● WHAT TO WORK ON
Using the blog post below, answer yes or no to each statement and quote the words from the post that decide it. 1. The writer's new policy is to meditate only in the morning. 2. The writer plans to bring earplugs to church. 3. The writer got a pap smear at the gynecologist's office.
======== PASSAGE
Happy Sunday-My experiences this week
some notes about my week
Date: 3/5/2006 5:42:40 AM ( 18 y ) ... viewed 2329 times Today is Sunday the first Sunday of the Lenten season. Yesterday I was steaming my face and everything and decided to do a guided meditation. My new policy is to only meditate at night. It is very frustrating, unnerving even, to be going deep within myself only to be interrupted and also so much noise. I'm taking my earplugs to church today so I can tune out papershuffling,etc. I must must must get back on track with saying my rosary as I didn't say it yesterday :( I got up early this morning and so after I'm done writing I decided to say it :-)
I'm blogging about my fast in my Heal Thyself blog. However, I'm beginning to get the first psychic stirrings that a fast brings. They are very small but there. I also documented my visit to the gynecologist there too. It didn't turn out well..sort of. I'm still on this fast because of that visit so maybe it needed to happen. I walked into the office which was very small. Rent must be expensive because the big hospital is right across the street. It wasn't a prettied up doctor's office that's for sure. I walked into the exam room and wondered why it wasn't looking so...sanitized and where were the stirrups,etc. Well I wasn't getting a pap smear because I don't have insurance. I'd have to go to the free clinic to get one :( That would entail another appointment, another drive into the hellhole traffic of NYC, another frustrating search for parking...then I call my local hospital to find out about getting a pap smear. Well it was made clear to me that I would have to come in so they can assess my ability to PAY before I even get an appointment. This was the same dysplasia clinic that Planned Parenthood was sending me to so that should have told me something.
================
======== DATA TO EXAMINE
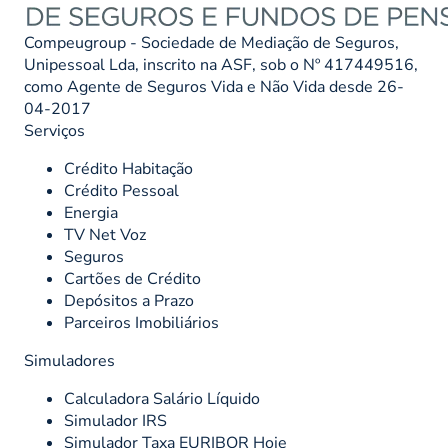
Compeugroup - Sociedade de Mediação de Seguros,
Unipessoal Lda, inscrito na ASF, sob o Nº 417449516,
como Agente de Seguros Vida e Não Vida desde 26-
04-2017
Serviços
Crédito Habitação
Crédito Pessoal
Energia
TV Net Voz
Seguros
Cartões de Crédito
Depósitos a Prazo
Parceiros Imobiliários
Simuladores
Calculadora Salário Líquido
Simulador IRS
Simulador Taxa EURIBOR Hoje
================
======== DATA TO EXAMINE
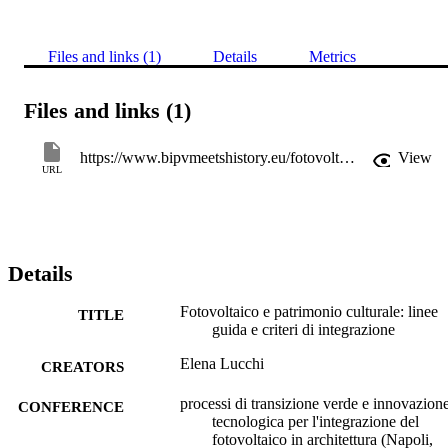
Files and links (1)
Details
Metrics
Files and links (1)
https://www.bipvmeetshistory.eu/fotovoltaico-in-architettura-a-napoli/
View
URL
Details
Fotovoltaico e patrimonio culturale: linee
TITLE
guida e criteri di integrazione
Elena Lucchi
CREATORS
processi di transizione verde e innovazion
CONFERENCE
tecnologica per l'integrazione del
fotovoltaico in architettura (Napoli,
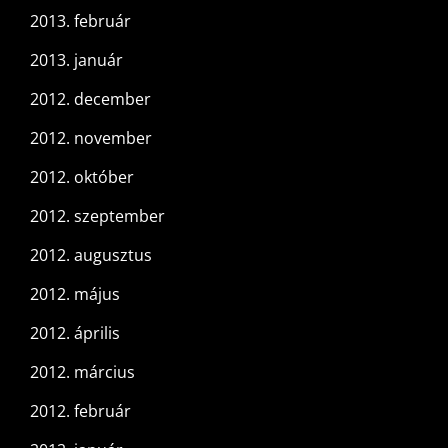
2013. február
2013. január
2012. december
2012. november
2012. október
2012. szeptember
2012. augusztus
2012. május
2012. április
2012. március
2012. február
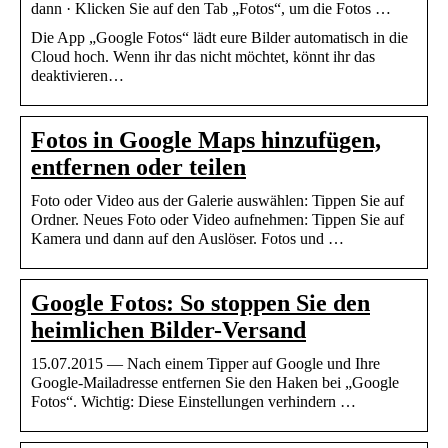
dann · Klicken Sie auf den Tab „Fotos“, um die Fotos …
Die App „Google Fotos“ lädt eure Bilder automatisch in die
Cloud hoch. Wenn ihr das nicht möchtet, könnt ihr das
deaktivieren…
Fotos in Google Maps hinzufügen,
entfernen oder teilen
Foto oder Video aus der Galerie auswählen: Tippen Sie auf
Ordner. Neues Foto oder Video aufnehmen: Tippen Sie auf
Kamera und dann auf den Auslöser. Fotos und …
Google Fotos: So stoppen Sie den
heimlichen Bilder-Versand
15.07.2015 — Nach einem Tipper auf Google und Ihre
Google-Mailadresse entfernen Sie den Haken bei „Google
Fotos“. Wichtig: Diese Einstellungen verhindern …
================
======== DATA TO EXAMINE
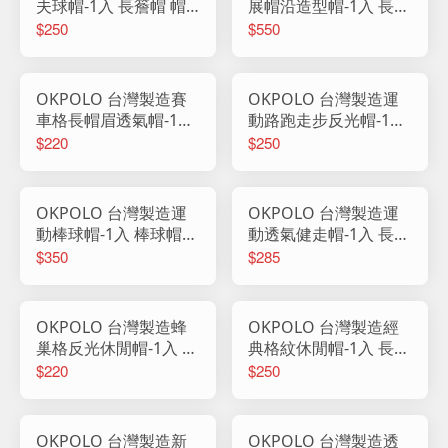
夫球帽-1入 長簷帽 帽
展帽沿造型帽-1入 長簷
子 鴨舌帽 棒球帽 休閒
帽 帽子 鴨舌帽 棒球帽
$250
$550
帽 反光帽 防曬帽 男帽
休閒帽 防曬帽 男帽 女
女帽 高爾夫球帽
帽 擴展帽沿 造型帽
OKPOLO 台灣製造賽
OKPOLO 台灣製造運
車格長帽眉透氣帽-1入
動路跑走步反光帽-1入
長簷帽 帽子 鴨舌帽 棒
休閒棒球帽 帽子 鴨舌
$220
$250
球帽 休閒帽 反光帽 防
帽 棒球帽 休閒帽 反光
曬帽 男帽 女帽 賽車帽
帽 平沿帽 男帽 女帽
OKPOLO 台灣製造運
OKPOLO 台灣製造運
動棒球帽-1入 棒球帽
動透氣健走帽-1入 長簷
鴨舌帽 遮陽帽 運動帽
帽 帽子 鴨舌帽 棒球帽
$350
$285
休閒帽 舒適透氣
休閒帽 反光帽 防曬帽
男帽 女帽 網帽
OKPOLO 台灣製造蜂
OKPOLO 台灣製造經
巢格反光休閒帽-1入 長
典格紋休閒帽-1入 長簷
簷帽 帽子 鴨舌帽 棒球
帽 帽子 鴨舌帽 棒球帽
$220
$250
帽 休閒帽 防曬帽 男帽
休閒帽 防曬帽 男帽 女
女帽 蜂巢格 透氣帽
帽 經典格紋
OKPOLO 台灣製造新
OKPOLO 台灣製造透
================
● RESPONSE BELOW
1. No: "My new policy is to only meditate at night."
2. Yes: "I'm taking my earplugs to church today so I can tune out papershuffling,etc."
3. No: "Well I wasn't getting a pap smear because I don't have insurance."